* **What is needed**
In the records that follow, find the line with "Wirtschaft und"; from there, retype every line exactly through the line with "den gesetzlich vorgeschriebenen", which also belongs to the answer.

((

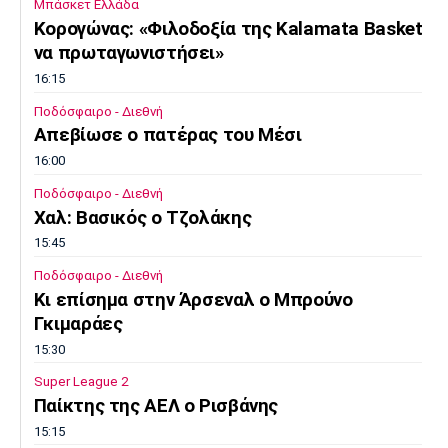
Μπάσκετ Ελλάδα
Κορογώνας: «Φιλοδοξία της Kalamata Basket
να πρωταγωνιστήσει»
16:15
Ποδόσφαιρο - Διεθνή
Απεβίωσε ο πατέρας του Μέσι
16:00
Ποδόσφαιρο - Διεθνή
Χαλ: Βασικός ο Τζολάκης
15:45
Ποδόσφαιρο - Διεθνή
Κι επίσημα στην Άρσεναλ ο Μπρούνο
Γκιμαράες
15:30
Super League 2
Παίκτης της ΑΕΛ ο Ρισβάνης
15:15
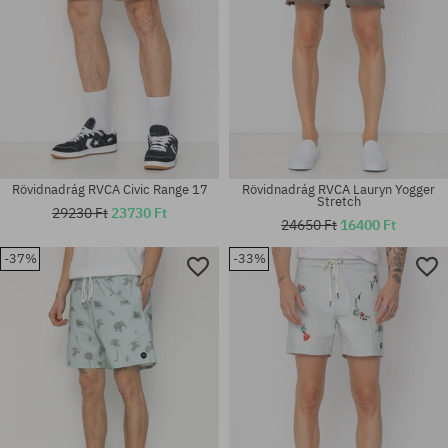
Rövidnadrág RVCA Civic Range 17
Rövidnadrág RVCA Lauryn Yogger
Stretch
29230 Ft
23730 Ft
24650 Ft
16400 Ft
-37%
-33%
Elérhető méretek:
Elérhető méretek:
28
M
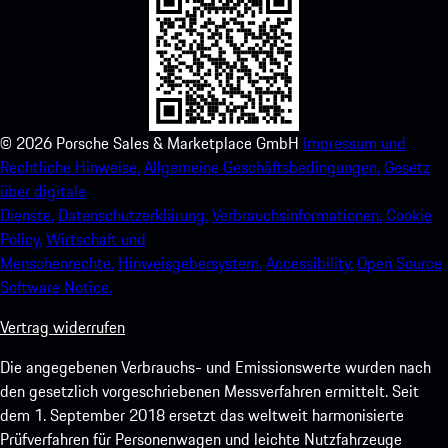
©
2026
Porsche Sales & Marketplace GmbH
Impressum und
Rechtliche Hinweise.
Allgemeine Geschäftsbedingungen.
Gesetz
über digitale
Dienste.
Datenschutzerklärung.
Verbrauchsinformationen.
Cookie
Policy.
Wirtschaft und
Menschenrechte.
Hinweisgebersystem.
Accessibility.
Open Source
Software Notice.
Vertrag widerrufen
Die angegebenen Verbrauchs- und Emissionswerte wurden nach
den gesetzlich vorgeschriebenen Messverfahren ermittelt. Seit
dem 1. September 2018 ersetzt das weltweit harmonisierte
Prüfverfahren für Personenwagen und leichte Nutzfahrzeuge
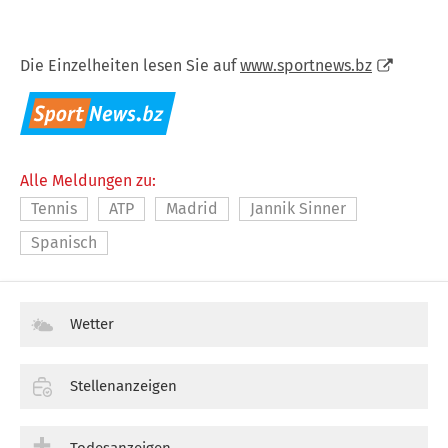
Die Einzelheiten lesen Sie auf
www.sportnews.bz
Alle Meldungen zu:
Tennis
ATP
Madrid
Jannik Sinner
Spanisch
Wetter
Stellenanzeigen
Todesanzeigen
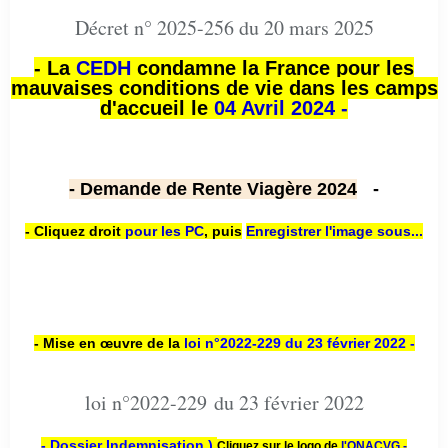
Décret n° 2025-256 du 20 mars 2025
- La
CEDH
condamne la France pour les
mauvaises conditions de vie dans les camps
d'accueil le
04 Avril 2024 -
- Demande de Rente Viagère 2024
-
- Cliquez droit
pour les PC
,
puis
Enregistrer l'image sous...
- Mise en œuvre de la
loi n
°2022-229
du 23 février 2022 -
loi n°2022-229 du 23 février 2022
- Dossier Indemnisation )
Cliquez sur le logo de
l'ONACVG -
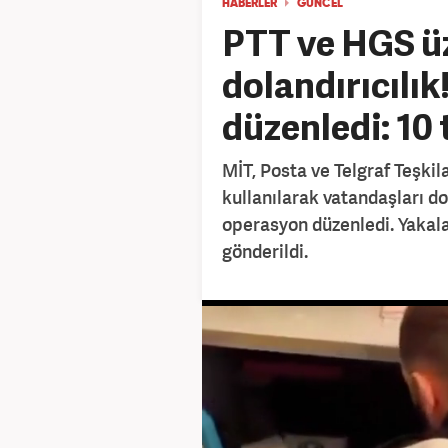
HABERLER
GÜNCEL
PTT ve HGS ü
dolandırıcılı
düzenledi: 10
MİT, Posta ve Telgraf Teşkil
kullanılarak vatandaşları d
operasyon düzenledi. Yakala
gönderildi.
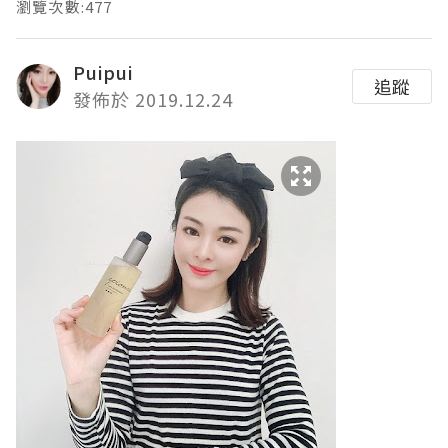
瀏覽次數:477
Puipui
追蹤
發佈於 2019.12.24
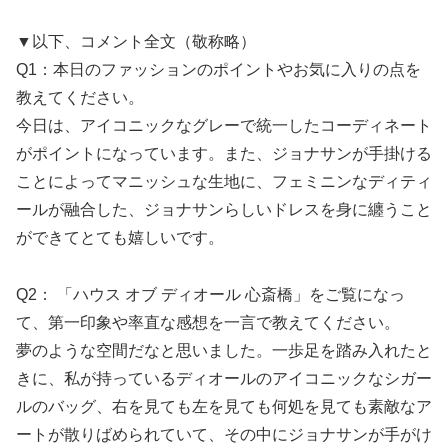
▼以下、コメント全文（敬称略）
Q1：本日のファッションのポイントやお気に入りの点を
教えてください。
今日は、アイコニックなグレーで統一したコーディネート
がポイントになっています。また、ジョナサンが手掛ける
ことによってマニッシュな生地に、フェミニンなディティ
ールが融合した、ジョナサンらしいドレスを身に纏うこと
ができてとても嬉しいです。
Q2： 「ハウス オブ ディオール 心斎橋」をご覧になっ
て、第一印象や率直な感想を一言で教えてください。
夢のような空間だなと思いました。一歩足を踏み入れたと
きに、私が持っているディオールのアイコニックなシガー
ルのバッグ、右を見ても左を見ても何処を見ても素敵なア
ートが散りばめられていて、その中にジョナサンが手がけ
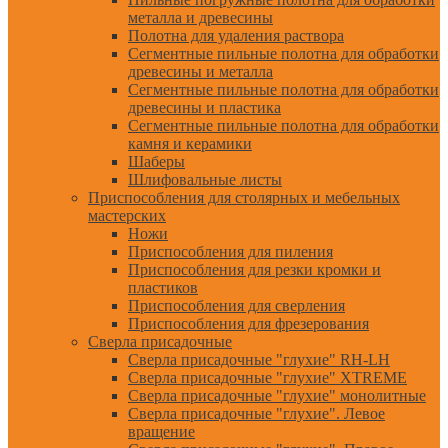
металла и древесины
Полотна для удаления раствора
Сегментные пильные полотна для обработки
древесины и металла
Сегментные пильные полотна для обработки
древесины и пластика
Сегментные пильные полотна для обработки
камня и керамики
Шаберы
Шлифовальные листы
Приспособления для столярных и мебельных
мастерских
Ножи
Приспособления для пиления
Приспособления для резки кромки и
пластиков
Приспособления для сверления
Приспособления для фрезерования
Сверла присадочные
Сверла присадочные "глухие" RH-LH
Сверла присадочные "глухие" XTREME
Сверла присадочные "глухие" монолитные
Сверла присадочные "глухие". Левое
вращение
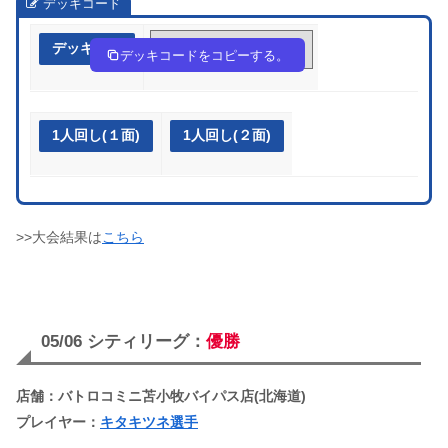
デッキコード
デッキ作成
fv15kF-kf4UOC-vbbkFb
デッキコードをコピーする。
1人回し(１面)
1人回し(２面)
>>大会結果は
こちら
05/06 シティリーグ：
優勝
店舗：バトロコミニ苫小牧バイパス店(北海道)
プレイヤー：
キタキツネ選手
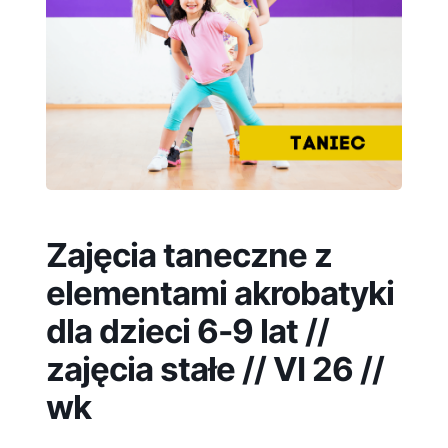
Zajęcia taneczne z
elementami akrobatyki
dla dzieci 6-9 lat //
zajęcia stałe // VI 26 //
wk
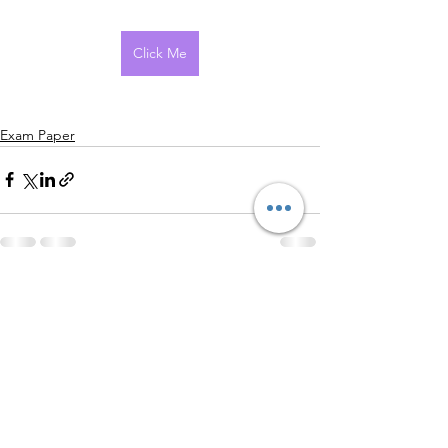
Click Me
Exam Paper
查看全部
最新文章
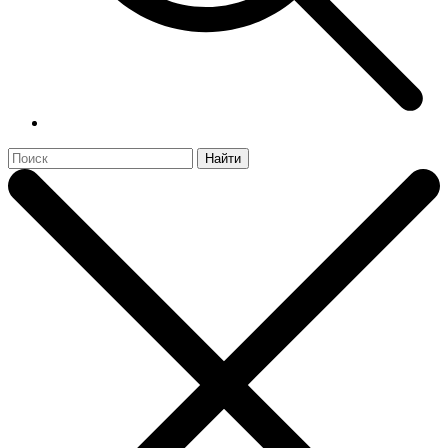
Найти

))

* **Response**
Wirtschaft und
Menschenrechte.
Hinweisgebersystem.
Accessibility.
Open Source
Software Notice.
Vertrag widerrufen
Die angegebenen Verbrauchs- und Emissionswerte wurden nach
den gesetzlich vorgeschriebenen Messverfahren ermittelt. Seit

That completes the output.